Large language models (LLMs) have demonstrated impressive ability in solving complex mathematical problems with multi-step reasoning and can be further enhanced with well-designed in-context learning (ICL) examples. However, this potential is often constrained by two major challenges in ICL: granularity mismatch and irrelevant information. We observe that while LLMs excel at decomposing mathematical problems, they often struggle with reasoning errors in fine-grained steps. Moreover, ICL examples retrieved at the question level may omit critical steps or even mislead the model with irrelevant details. To address this issue, we propose BoostStep, a method that enhances reasoning accuracy through step-aligned ICL, a novel mechanism that carefully aligns retrieved reference steps with the corresponding reasoning steps. Additionally, BoostStep incorporates an effective "first-try" strategy to deliver exemplars highly relevant to the current state of reasoning. BoostStep is a flexible and powerful method that integrates seamlessly with chain-of-thought (CoT) and tree search algorithms, refining both candidate selection and decision-making. Empirical results show that BoostStep improves GPT-4o's CoT performance by 4.6% across mathematical benchmarks, significantly surpassing traditional few-shot learning's 1.2%. Moreover, it can achieve an additional 7.5\% gain combined with tree search. Surprisingly, it enhances state-of-the-art LLMs to solve challenging math problems using simpler examples. It improves DeepSeek-R1-671B's performance on AIME by 2.2%, leveraging simple examples only from the MATH dataset.
Paper Structure (21 sections, 4 figures, 7 tables)

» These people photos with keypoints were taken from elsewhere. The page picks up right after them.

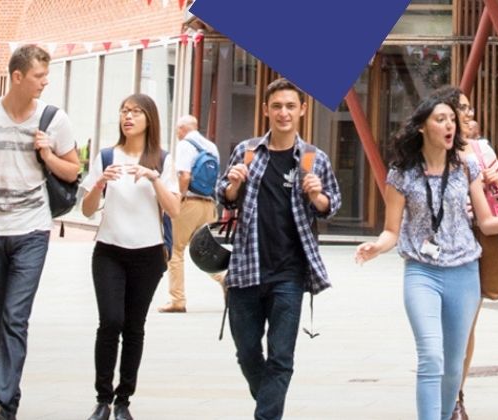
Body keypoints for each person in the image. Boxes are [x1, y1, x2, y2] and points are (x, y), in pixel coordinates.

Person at [354, 88, 498, 420]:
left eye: (453, 119)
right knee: (430, 358)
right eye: (441, 119)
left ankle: (446, 412)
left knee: (452, 365)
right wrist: (376, 247)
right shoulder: (401, 173)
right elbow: (392, 230)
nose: (450, 125)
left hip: (464, 273)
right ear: (422, 126)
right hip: (422, 272)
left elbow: (487, 223)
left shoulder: (467, 167)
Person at [215, 78, 341, 420]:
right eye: (277, 106)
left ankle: (266, 416)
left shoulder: (314, 158)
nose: (283, 113)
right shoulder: (248, 151)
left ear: (302, 110)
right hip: (247, 268)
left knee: (282, 356)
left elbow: (331, 204)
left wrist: (317, 195)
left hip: (289, 272)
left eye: (290, 106)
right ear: (266, 110)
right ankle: (267, 404)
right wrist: (233, 185)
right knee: (247, 352)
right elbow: (223, 196)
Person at [80, 93, 180, 420]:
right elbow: (87, 210)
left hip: (148, 255)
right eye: (124, 111)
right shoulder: (107, 156)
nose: (128, 117)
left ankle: (124, 401)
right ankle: (102, 400)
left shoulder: (162, 160)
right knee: (110, 322)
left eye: (136, 112)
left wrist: (153, 178)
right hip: (109, 251)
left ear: (149, 119)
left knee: (134, 326)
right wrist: (99, 185)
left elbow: (175, 209)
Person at [0, 45, 79, 420]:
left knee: (15, 316)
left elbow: (73, 172)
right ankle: (5, 397)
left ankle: (1, 400)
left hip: (31, 229)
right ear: (17, 77)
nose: (45, 82)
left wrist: (47, 155)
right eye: (38, 76)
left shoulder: (53, 119)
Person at [441, 88, 498, 420]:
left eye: (469, 109)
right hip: (439, 246)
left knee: (465, 326)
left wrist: (496, 180)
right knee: (439, 329)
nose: (469, 115)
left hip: (475, 243)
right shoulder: (434, 151)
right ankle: (442, 392)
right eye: (463, 109)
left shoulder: (481, 149)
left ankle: (456, 395)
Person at [159, 115, 222, 313]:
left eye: (177, 130)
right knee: (206, 252)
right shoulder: (211, 147)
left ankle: (177, 299)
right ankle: (226, 278)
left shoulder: (185, 145)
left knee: (176, 250)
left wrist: (179, 197)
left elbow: (184, 175)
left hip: (189, 204)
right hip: (209, 205)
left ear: (182, 129)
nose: (177, 134)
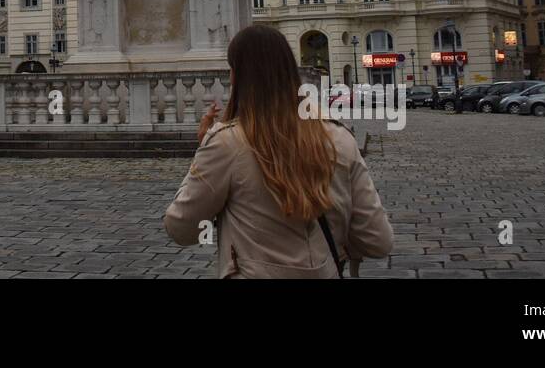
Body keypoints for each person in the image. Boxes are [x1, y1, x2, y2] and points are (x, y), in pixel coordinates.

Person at [164, 25, 394, 278]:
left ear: (237, 76)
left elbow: (181, 228)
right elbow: (377, 241)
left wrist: (204, 148)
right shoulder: (340, 138)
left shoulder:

This paper contains 21 sections, 4 figures, 7 tables.

Figures (4)

  • Figure 1: Our step-aligned in-context learning (ICL) outperforms traditional problem-level few-shot learning for about 4% across in-domain, out-domain and cross-modality mathematical benchmark on GPT4o. Moreover, on benchmarks with lower similarity with the reference problem set (i.e. OlympiadBench and multi-modal benchmarks), where problem-level ICL may have a negative impact, BoostStep still provides valuable guidance.
  • Figure 2: Our strategy refines in-context learning from problem-level granularity (fig.a) to step-level granularity(fig.b) to provide more real-time fine-grained guidance. Moreover, our strategy can guide the reasoning and verifying process in tree-searching strategies by introducing examples.
  • Figure 3: Different problems may contain similar steps. Problem-level in-context learning will ignore this example due to low problem similarity. In contrast, our step-level in-context learning strategy can introduce the core skills by step-level retrieval and guidance.
  • Figure 4: A specific example of adjusting reasoning during real-time inference through step-level in-context learning. The first try uses a wrong equation while the retrieving example step guides the model to use the correct equation and get the correct conclusion.